Americans are increasingly buying electric cars. Electrochemists and their innovations will drive down the cost of powering them.


Americans purchased more than 500,000 fully electric vehicles in the first three quarters of 2022, accounting for more than 6 percent of all U.S. vehicle sales. The Biden administration wants that number to exceed 50 percent domestically, and the International Energy Agency projects it to exceeed 60 percent globally by 2030. But getting those cars on the road—and storing increasing amounts of intermittent energy generated by solar panels, hydro plants, and wind turbines—would require a lot of lithium-ion batteries.

With current technology and lithium resources, that would be a daunting challenge. But ongoing battery innovation promises to address the gap.

Lithium prices rose from around $5,000 per ton in 2010 nominal dollars to more than $74,000 per ton in 2022. At the 2019 mining rate, according to a 2022 study by Simon Michaux, a professor at the Geological Survey of Finland, it would take more than 9,000 years to produce enough lithium to completely phase out all use of fossil fuels. Michaux also concluded that global reserves of other metals needed to replace fossil fuels—copper, nickel, cobalt, graphite, and vanadium—are "nowhere near adequate."

Michaux's neo-Malthusian projections did not take into account the creativity of inventors and entrepreneurs. Electrochemists are already addressing the shortfalls he described, and their work will drive down the cost of powering electric vehicles.

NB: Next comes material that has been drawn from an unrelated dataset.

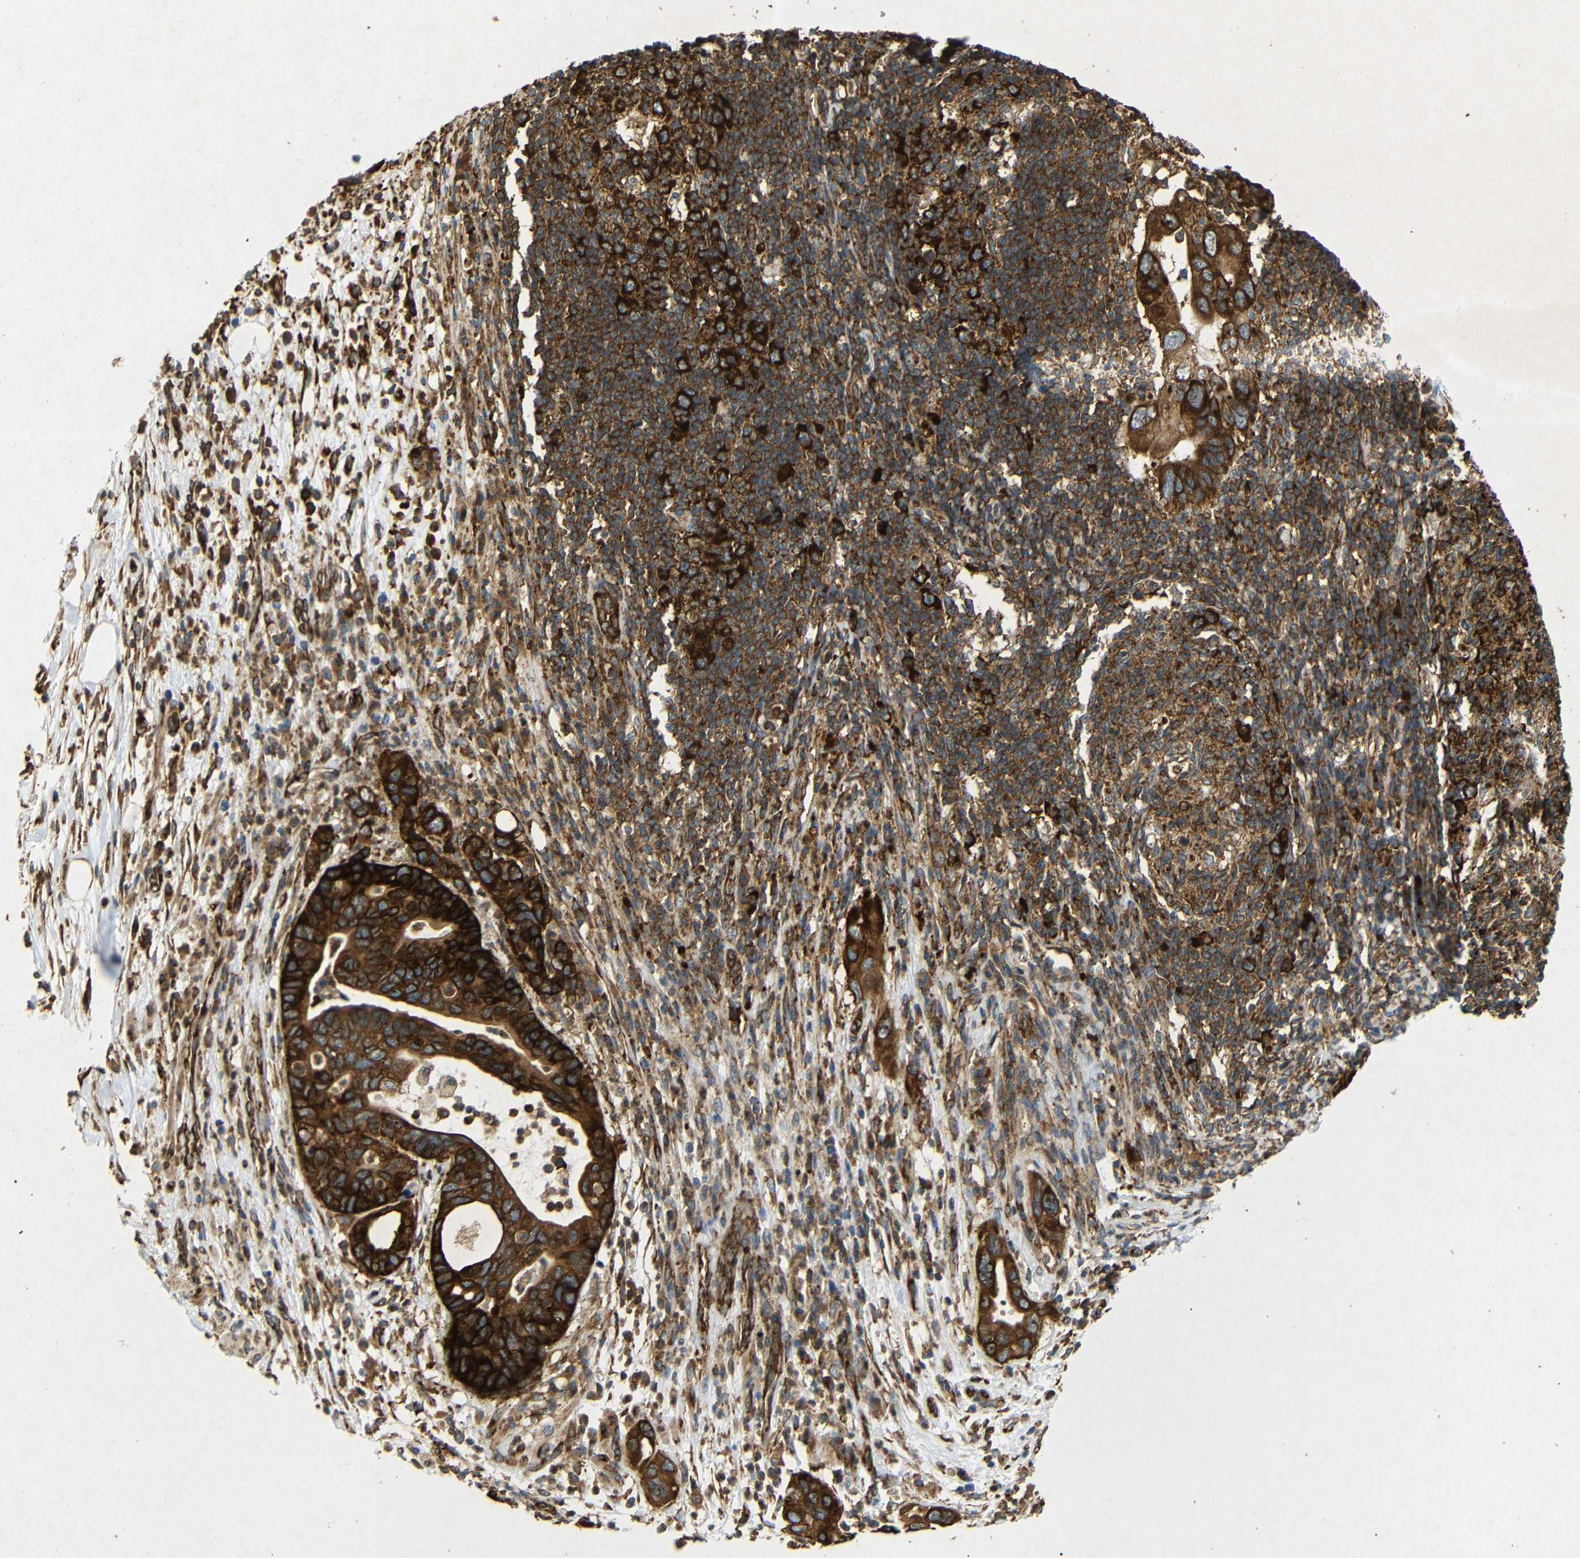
{"staining": {"intensity": "strong", "quantity": ">75%", "location": "cytoplasmic/membranous"}, "tissue": "pancreatic cancer", "cell_type": "Tumor cells", "image_type": "cancer", "snomed": [{"axis": "morphology", "description": "Adenocarcinoma, NOS"}, {"axis": "topography", "description": "Pancreas"}], "caption": "About >75% of tumor cells in human pancreatic adenocarcinoma reveal strong cytoplasmic/membranous protein staining as visualized by brown immunohistochemical staining.", "gene": "BTF3", "patient": {"sex": "female", "age": 71}}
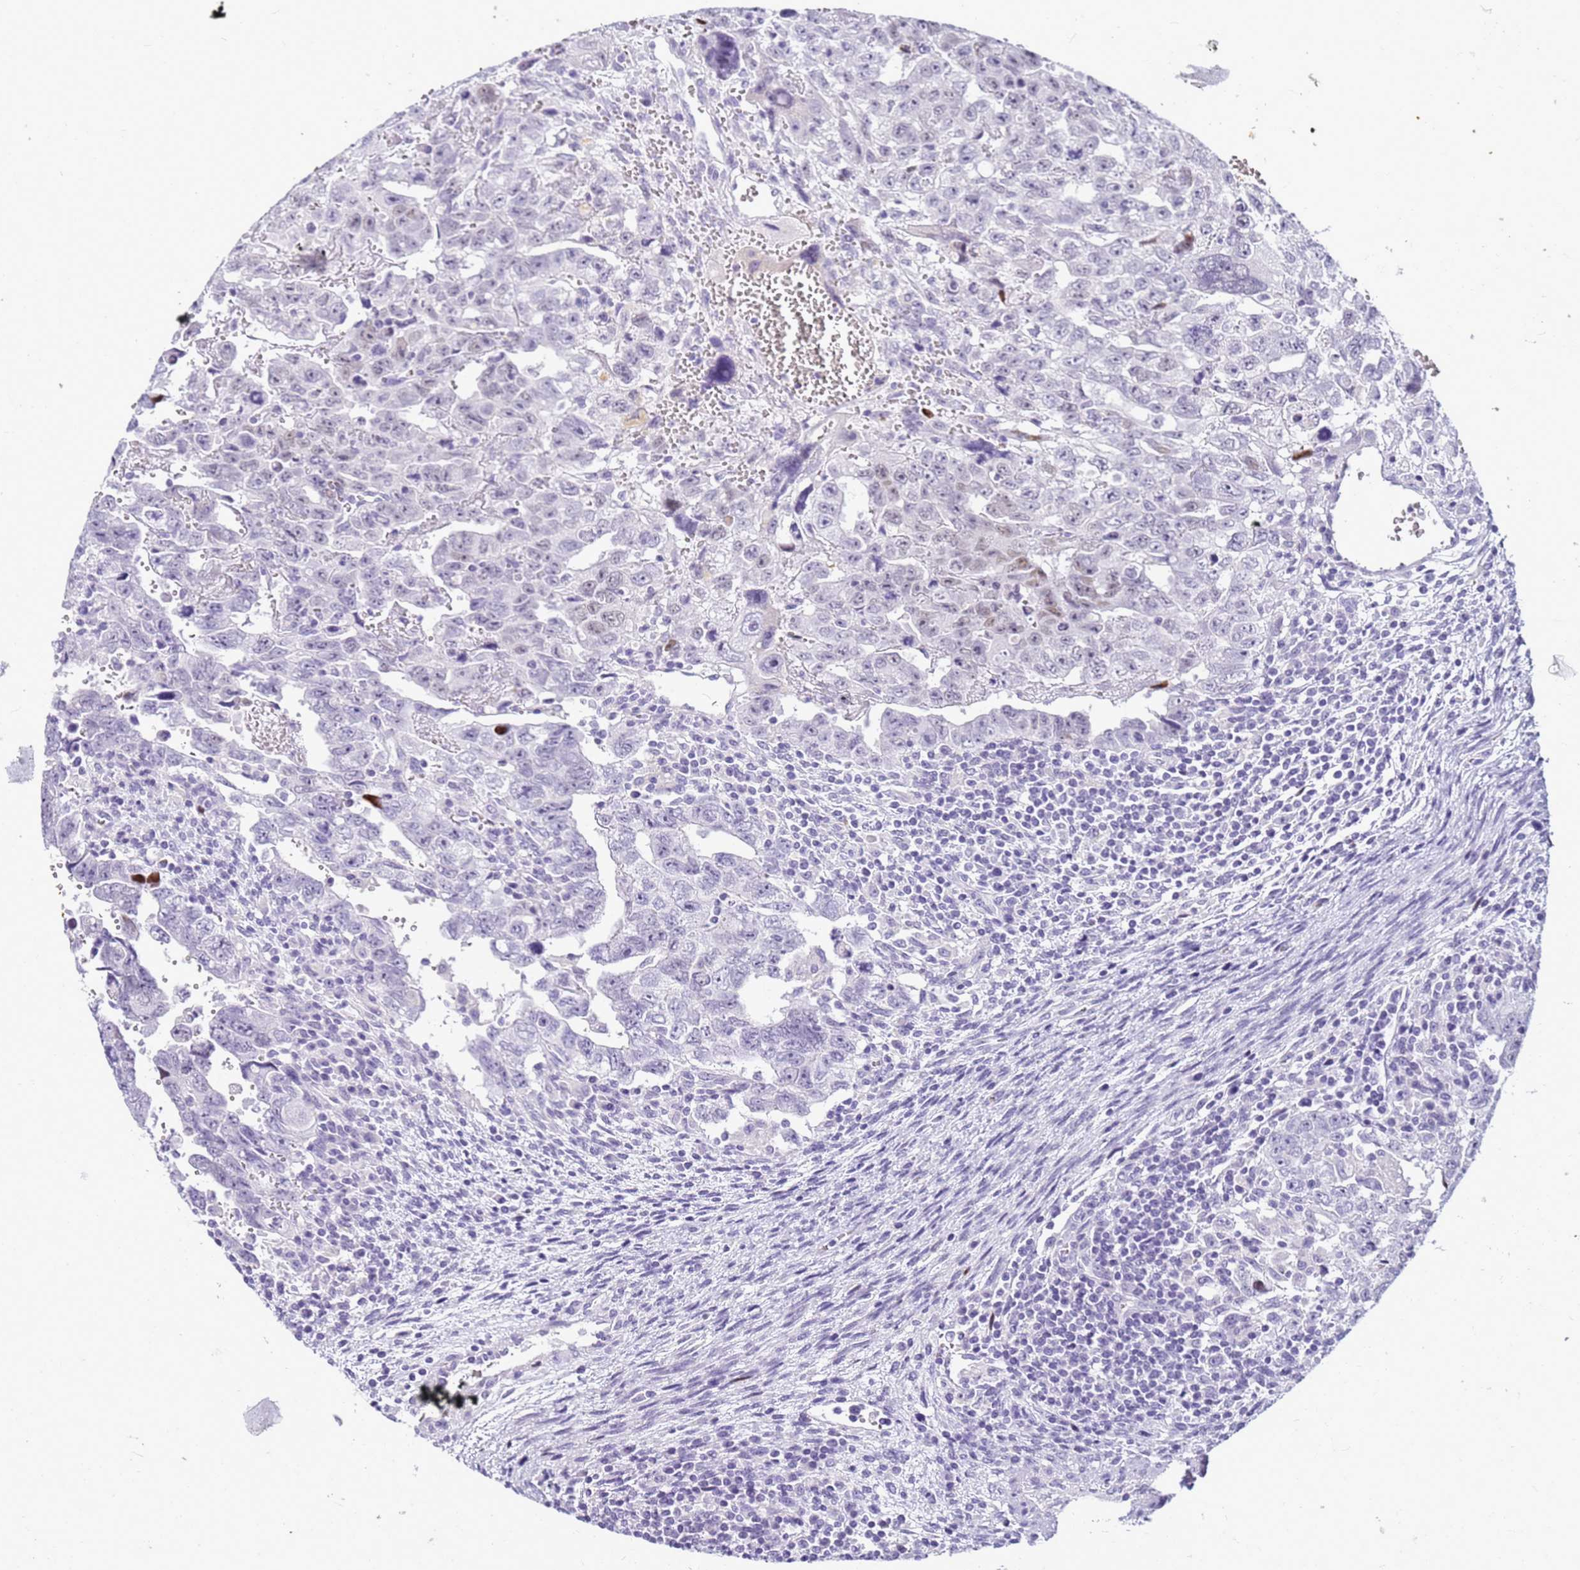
{"staining": {"intensity": "negative", "quantity": "none", "location": "none"}, "tissue": "testis cancer", "cell_type": "Tumor cells", "image_type": "cancer", "snomed": [{"axis": "morphology", "description": "Carcinoma, Embryonal, NOS"}, {"axis": "topography", "description": "Testis"}], "caption": "An image of human testis cancer (embryonal carcinoma) is negative for staining in tumor cells. Nuclei are stained in blue.", "gene": "CFAP100", "patient": {"sex": "male", "age": 28}}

Natron Energy in the U.S. and CATL in China are working on sodium-ion batteries. At $960 per ton, sodium hydroxide is much cheaper than lithium. In 2022, CATL announced that its next generation of sodium-ion batteries will reach an energy density of 200 watt-hours per kilogram, which compares well with the 220 watt-hours per kilogram of current lithium-ion batteries. CATL's sodium-ion batteries could be as much as 75 percent cheaper per kilowatt-hour than lithium-ion batteries.

While sodium-ion batteries weigh more, CATL says they will charge in just 15 minutes, last through 3,000 charge cycles, and work well in the cold and heat. Lithium-ion batteries take 30 minutes to charge, last 1,500 cycles, and do not perform well in cold or heat.

What about storing energy for utilities? Form Energy in Somerville, Massachusetts, has developed a gigantic iron-air battery that it says can store more than 100 hours of solar and wind electricity. To discharge energy, oxygen entering the battery produces hydroxide ions that rust the iron pellets, sending electrons to the circuit. Recharging reverses the process, turning rust back into metal and releasing oxygen bubbles. The company projects that its battery packs will cost less than $20 per kilowatt-hour, making them competitive with legacy power plants.